OD: Direction for the company from here? Especially India
SL: The way we look at how the company has to evolve is that there are many areas where have to just to meet basic requirements that our consumer is looking for. And we believe we are either there or nearly there in most of those areas.
On top of that we have to create areas of absolute excellence so, some viewpoints: Our distribution network today, I believe in India, is perhaps the best premium motorcycle distribution network in the country. Other networks, there are some which are much bigger than ours but they are you could say not very premium in nature so we have created a network which looks premium and now is more and more behaving premium. It's the type of training, the type of work, the type of HR culture that we are building amongst our dealer employees, the type of parts availability, the type of service culture... we are putting a lot of energy behind our retail environment.
We have now 15 different regions in India and we are not very centrally controlled. We have a lot of freedom for our regional team members. This is not just a sales and service guy - there are rides community managers, there are people in marketing down there, there are activation people, there's HR, finance they can take decisions on warranty, service, on rides, on events, on local level activity... so they are building and forming communities.

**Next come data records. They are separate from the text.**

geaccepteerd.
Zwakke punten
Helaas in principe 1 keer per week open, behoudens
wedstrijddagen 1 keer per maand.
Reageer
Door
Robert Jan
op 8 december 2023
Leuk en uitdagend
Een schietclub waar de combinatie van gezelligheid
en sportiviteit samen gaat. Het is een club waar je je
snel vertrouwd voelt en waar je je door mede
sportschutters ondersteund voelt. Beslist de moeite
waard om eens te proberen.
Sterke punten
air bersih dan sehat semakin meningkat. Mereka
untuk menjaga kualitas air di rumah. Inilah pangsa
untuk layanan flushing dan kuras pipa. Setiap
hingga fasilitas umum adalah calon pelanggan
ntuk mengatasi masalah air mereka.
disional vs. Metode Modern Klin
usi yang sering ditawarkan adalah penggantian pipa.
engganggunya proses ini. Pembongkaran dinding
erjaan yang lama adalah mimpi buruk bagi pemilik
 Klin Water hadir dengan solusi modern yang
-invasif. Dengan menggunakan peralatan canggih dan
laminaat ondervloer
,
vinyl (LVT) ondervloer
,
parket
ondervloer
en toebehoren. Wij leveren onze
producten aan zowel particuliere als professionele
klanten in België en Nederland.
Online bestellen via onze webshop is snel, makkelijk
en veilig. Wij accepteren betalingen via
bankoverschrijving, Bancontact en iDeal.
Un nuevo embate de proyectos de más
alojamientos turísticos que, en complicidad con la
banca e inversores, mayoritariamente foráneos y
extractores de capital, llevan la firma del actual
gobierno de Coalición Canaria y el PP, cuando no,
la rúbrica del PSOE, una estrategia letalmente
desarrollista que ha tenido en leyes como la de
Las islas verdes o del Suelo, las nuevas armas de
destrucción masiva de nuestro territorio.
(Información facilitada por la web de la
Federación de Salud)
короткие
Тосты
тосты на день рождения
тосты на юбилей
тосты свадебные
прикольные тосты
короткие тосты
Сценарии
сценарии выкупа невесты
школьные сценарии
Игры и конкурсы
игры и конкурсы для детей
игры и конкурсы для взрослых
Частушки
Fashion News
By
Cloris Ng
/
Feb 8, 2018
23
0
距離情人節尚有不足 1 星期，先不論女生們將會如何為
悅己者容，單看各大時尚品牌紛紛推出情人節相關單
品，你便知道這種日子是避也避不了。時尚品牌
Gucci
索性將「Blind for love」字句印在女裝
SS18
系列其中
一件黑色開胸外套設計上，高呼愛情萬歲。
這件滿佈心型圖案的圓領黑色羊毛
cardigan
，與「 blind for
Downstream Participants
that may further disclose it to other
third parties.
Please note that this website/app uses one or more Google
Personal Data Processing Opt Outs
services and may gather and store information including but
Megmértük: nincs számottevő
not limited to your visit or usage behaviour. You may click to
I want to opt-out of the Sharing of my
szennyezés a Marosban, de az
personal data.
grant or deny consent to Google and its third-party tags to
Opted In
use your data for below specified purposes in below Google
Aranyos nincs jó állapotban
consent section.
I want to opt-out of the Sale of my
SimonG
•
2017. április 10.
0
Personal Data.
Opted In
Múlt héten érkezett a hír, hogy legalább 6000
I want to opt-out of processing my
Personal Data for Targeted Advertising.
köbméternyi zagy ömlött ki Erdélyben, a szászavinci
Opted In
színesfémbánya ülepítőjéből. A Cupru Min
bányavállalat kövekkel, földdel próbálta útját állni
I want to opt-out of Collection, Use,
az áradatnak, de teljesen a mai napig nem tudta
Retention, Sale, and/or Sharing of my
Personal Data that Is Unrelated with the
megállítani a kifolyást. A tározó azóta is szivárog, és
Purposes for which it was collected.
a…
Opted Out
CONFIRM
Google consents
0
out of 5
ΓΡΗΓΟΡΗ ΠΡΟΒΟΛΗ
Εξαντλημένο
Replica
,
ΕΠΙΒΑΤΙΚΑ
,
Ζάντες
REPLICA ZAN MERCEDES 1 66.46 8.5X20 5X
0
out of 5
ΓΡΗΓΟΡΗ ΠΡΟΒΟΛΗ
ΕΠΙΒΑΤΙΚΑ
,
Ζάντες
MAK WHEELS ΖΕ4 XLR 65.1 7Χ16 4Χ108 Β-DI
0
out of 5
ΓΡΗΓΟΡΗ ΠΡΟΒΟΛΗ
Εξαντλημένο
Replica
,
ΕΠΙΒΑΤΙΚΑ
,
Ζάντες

Till now our view of India, or at least mine, is that we are very city centric. But where Royal Enfield has gone down to is D-towns and E-towns. And in those places when people are aspiring to buy a Royal Enfield we have a community there. We have people there who understand them very well and that's very different from just an old-school sales and service network.
This is a prototype ridden by Royal Enfield's official test rider that did a fly-by as we were taken around the Bruntingthorpe Proving Ground, including the near 3km runway at the former USAF base. You can see the twin-shock rear suspension and the normal raised handlebars clearly apart form the test equipment mounted to the back of the bike
OD: Where would you go ride? Which of these bikes would you take?
SL: laughs Which of these bikes? That's a question for day after tomorrow [The Milan show unveil]. Where would I go. It would have to laughs I have been very, very curious about Latin America since I visited Colombia. And I fell in love with that country and that would be one of my primary motivations. It will be work trip laughs.